We have developed a full-color, real-time 3D shape measurement device based on a projected fringe pattern. In recent years, we have developed a high-brightness fringe pattern projection unit using high-power LEDs and a cylindrical lens array. This has enabled the realization of a compact and high-speed 3D measurement device. We have also proposed the Whole-Space Tabulation Method (WSTM), which eliminates systematic errors such as lens distortion. By combining this method with the device, we have achieved a high-precision and high-speed 3D measurement system. This device can be applied to human body measurement for medical and apparel purposes, appearance inspection in manufacturing, and the inspection of infrastructure structures by mounting it on drones. In this presentation, we will introduce its principles, design method, and prototype.
Motoharu Fujigaki is a professor in University of Fukui. He received his doctoral degree in Engineering from Osaka University in 2001. He is interested in optical metrology using image processing, especially 3D shape and deformation measurement using phase analysis of fringe patterns. His research areas include robot sensing, experimental mechanics, nondestructive inspection, remote sensing, and life mechatronics. He is also President of Kaeru Keisoku Co., Ltd., a university-originated venture company he established in 2022. He is actively engaged in promoting industry-academia collaboration through this company.
We have developed a communication system, Neurocommunicator®, based on a brain-machine/computer interface (BMI/BCI) that interprets electroencephalogram (EEG) signals to support individuals with severe motor impairments. This system enables users to express their intentions via a virtual EEG switch, even without speech or movement.
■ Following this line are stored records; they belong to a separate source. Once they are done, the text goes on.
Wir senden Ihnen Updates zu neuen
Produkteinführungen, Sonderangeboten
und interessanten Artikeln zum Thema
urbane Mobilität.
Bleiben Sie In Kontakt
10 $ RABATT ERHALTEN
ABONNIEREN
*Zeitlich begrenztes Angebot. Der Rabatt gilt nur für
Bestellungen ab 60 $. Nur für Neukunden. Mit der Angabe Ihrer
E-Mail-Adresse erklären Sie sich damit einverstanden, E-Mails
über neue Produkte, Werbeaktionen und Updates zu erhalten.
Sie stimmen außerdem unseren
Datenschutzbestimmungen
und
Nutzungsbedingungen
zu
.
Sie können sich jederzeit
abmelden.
Clinical trials revealed reduced brain responsiveness in elderly or bedridden users, prompting the development of Neurotrainer®—a hands-free cognitive training platform that utilizes the same brain-switch mechanism. Initially designed for physically impaired patients, it has since shown promise in broader applications, including dementia prevention and attention training for neurodiverse children. To further enhance engagement and social interaction, we also created bSports (the "b" stands for brain), a competitive activity where players either control PC games or humanoid robots via the EEG switch. This inclusive framework enables intergenerational participation and equal competition regardless of physical ability. In this talk, we introduce the system's core principles, technical implementation, and its future potential as an EEG-based ecosystem for communication support and cognitive enhancement.
Dr. Ryohei P. Hasegawa is Chief Senior Research Scientist at the Research Institute on Human and Societal Augmentation (RIHSA), National Institute of Advanced Industrial Science and Technology (AIST), Japan. He also holds visiting professorships at the University of Fukui, Nagoya University, and Tokyo University of Science. His work focuses on BMI/BCI technologies, cognitive engineering, and neurotechnology for assistive communication and healthcare applications. His Neurocommunicator, an EEG-based system for users with severe motor disabilities, has earned multiple awards and attracted broad attention from both national and international media for its clinical and societal impact. Dr. Hasegawa leads interdisciplinary initiatives bridging neuroscience, engineering, and inclusive design.